Number 1: β-Galactosidase Staining Kit
Senescent cells are known to express β-Galactosidase in a pH-dependent fashion, specifically detectable at pH 61. Our comprehensive Senescence β-Galactosidase Staining Kit #9860 contains everything you need to detect β-galactosidase activity at pH 6 in cells—or even frozen tissue. Perfect for quickly and easily testing multiple cell populations or tissue samples, the directions are straightforward, and the blue staining is bright and clear.
Inflammation seems to be a good substitute test, as John Hemming opines.
my company measures cellular senescence in blood. not available commercially yet but we have measured it in thousands of people, including ~500 participants without comorbidities to establish “healthy aging” thresholds
How, general information?
That’s interesting. Any work on measuring the effect of interventions to reduce senescence?

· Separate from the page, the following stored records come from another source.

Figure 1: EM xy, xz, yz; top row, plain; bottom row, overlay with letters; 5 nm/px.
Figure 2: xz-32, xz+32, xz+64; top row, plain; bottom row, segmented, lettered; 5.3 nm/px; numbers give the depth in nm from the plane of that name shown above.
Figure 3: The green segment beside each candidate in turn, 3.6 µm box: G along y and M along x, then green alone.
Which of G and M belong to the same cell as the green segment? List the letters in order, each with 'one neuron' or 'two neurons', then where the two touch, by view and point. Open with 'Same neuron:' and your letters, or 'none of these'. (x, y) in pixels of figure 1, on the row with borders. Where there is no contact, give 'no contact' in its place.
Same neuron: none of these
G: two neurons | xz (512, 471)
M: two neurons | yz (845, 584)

That’s precisely where we are going with this. Work in progress and we are blinded to interventions but senescence can be moved which actually surprised us. It is very stable otherwise
One of the best ways I have heard of to measure senescence is to measure IL-6. This is found in the SASP released by inflammatory senescent cells. (And you can avoid counting the non inflammatory less harmful non-SASP releasing senescent cells.)
A particular emphasis is made on pro-inflammatory cytokines (IL-6 and IL-8) secreted by senescent/inflammatory cells, known to induce EMT, cell migration, and de-differentiation, and be responsible for propagating senescence and inflammation in the TME.
IL-6 causes the creation of CRP.
Hence you can also measure CRP. They both have the problem caused by bacterial infections so you need a number of measurements.
It is an acute-phase protein of hepatic origin that increases following interleukin-6 secretion by macrophages and T cells. Its physiological role is to bind to lysophosphatidylcholine expressed on the surface of dead or dying cells (and some types of bacteria) in order to activate the complement system via C1q.